Question

A model rocket rises with constant acceleration to a height of 4.2 m, at which point its speed is 27.0 m/s. How much time does it take for the rocket to reach this height? What was the magnitude of the rocket's acceleration? Find the height of the rocket 0.20 s after launch.

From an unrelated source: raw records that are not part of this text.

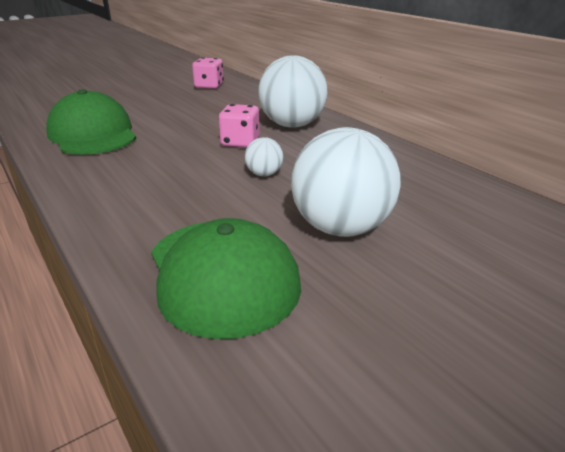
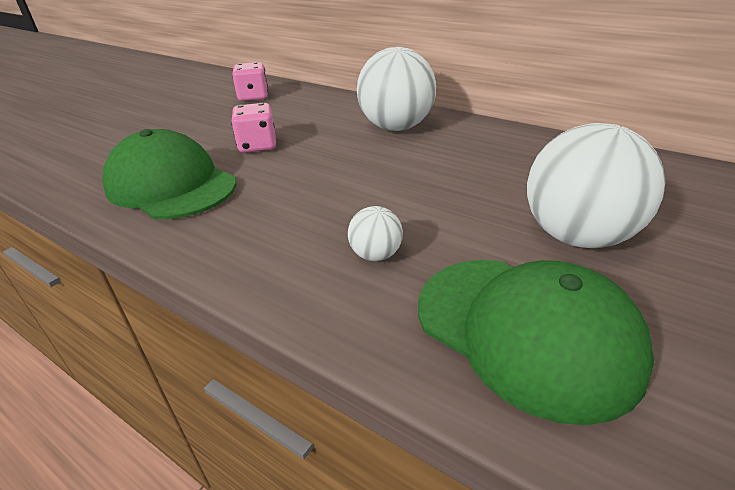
camera: 20 degrees left, 5 degrees up
(240, 142) = (363, 159): pink dice -> pink dice (257, 146)
(264, 174) = (431, 192): white ball -> white ball (375, 255)

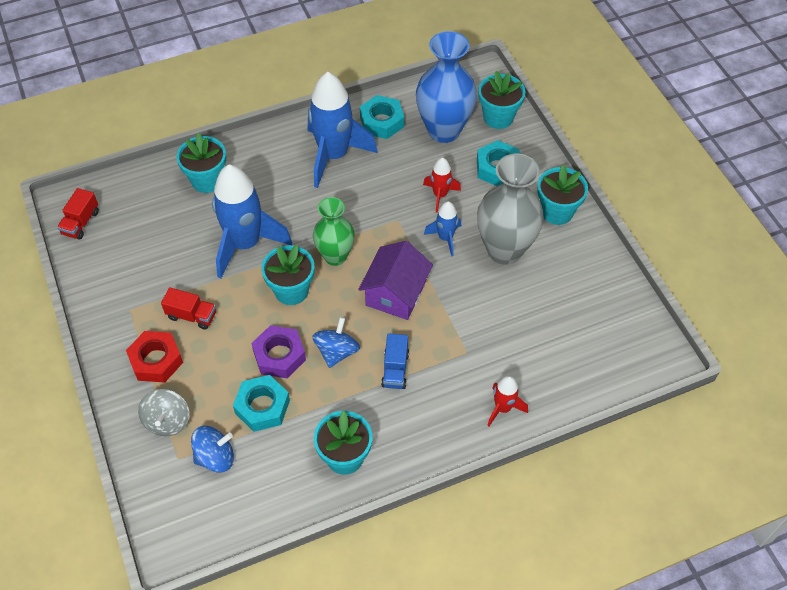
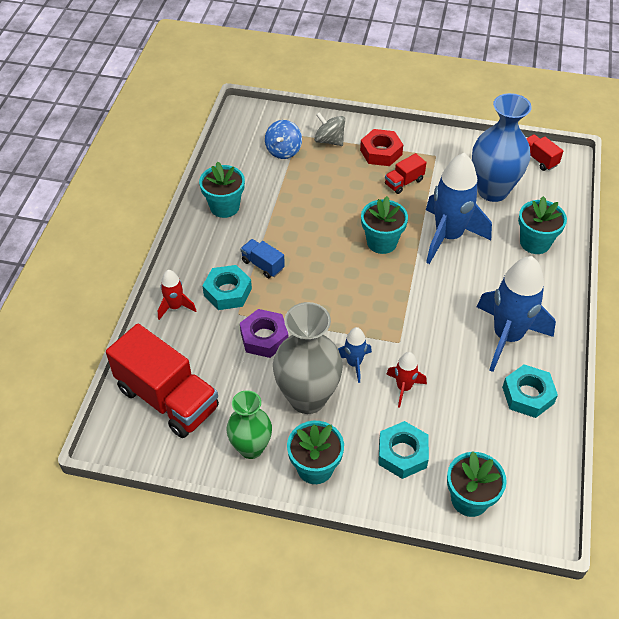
camera: 125 degrees right, 5 degrees down
(262, 407) = (298, 185): turquoise nut -> turquoise nut (227, 292)
(279, 356) = (330, 211): purple nut -> purple nut (264, 337)
(335, 256) = (393, 282): green vase -> green vase (251, 448)
(337, 352) = (306, 241): blue spinning top -> none
(395, 293) = (327, 300): purple house -> none
(444, 130) = (483, 439): blue vase -> blue vase (492, 190)
(593, 345) = (168, 398): none -> red truck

Find the speed of the rocket 0.20 s after launch.

Answer 1

Answers:

a) $t=0.311 s$

b) $a=86.847 m/s^{2}$

c) $y=1.736 m$

d) $V=17.369 m/s$

Explanation:

For this situation we will use the following equations:

$y=y_{o}+V_{o}t+\frac{1}{2}at^{2}$ (1)  

$V=V_{o} + at$ (2)  

Where:  

$y$ is the height of the model rocket at a given time

$y_{o}=0$ is the initial height of the model rocket

$V_{o}=0$ is the initial velocity of the model rocket since it started from rest

$V$ is the velocity of the rocket at a given height and time

$t$ is the time it takes to the model rocket to reach a certain height

$a$ is the constant acceleration due gravity and the rocket's thrust

a) Time it takes for the rocket to reach the height=4.2 m

The average velocity of a body moving at a constant acceleration is:

$V=\frac{V_{1}+V_{2}}{2}$ (3)

For this rocket is:

$V=\frac{27 m/s}{2}=13.5 m/s$ (4)

Time is determined by:

$t=\frac{y}{V}$ (5)

$t=\frac{4.2 m}{13.5 m/s}$ (6)

Hence:

$t=0.311 s$ (7)

b) Magnitude of the rocket's acceleration

Using equation (1), with initial height and velocity equal to zero:

$y=\frac{1}{2}at^{2}$ (8)  

We will use $y=4.2 m$ :

$4.2 m=\frac{1}{2}a(0.311)^{2}$ (9)  

Finding $a$:

$a=86.847 m/s^{2}$ (10)  

c) Height of the rocket 0.20 s after launch

Using again $y=\frac{1}{2}at^{2}$ but for $t=0.2 s$:

$y=\frac{1}{2}(86.847 m/s^{2})(0.2 s)^{2}$ (11)

$y=1.736 m$ (12)

d) Speed of the rocket 0.20 s after launch

We will use equation (2) remembering the rocket startted from rest:

$V= at$ (13)  

$V= (86.847 m/s^{2})(0.2 s)$ (14)  

Finally:

$V=17.369 m/s$ (15)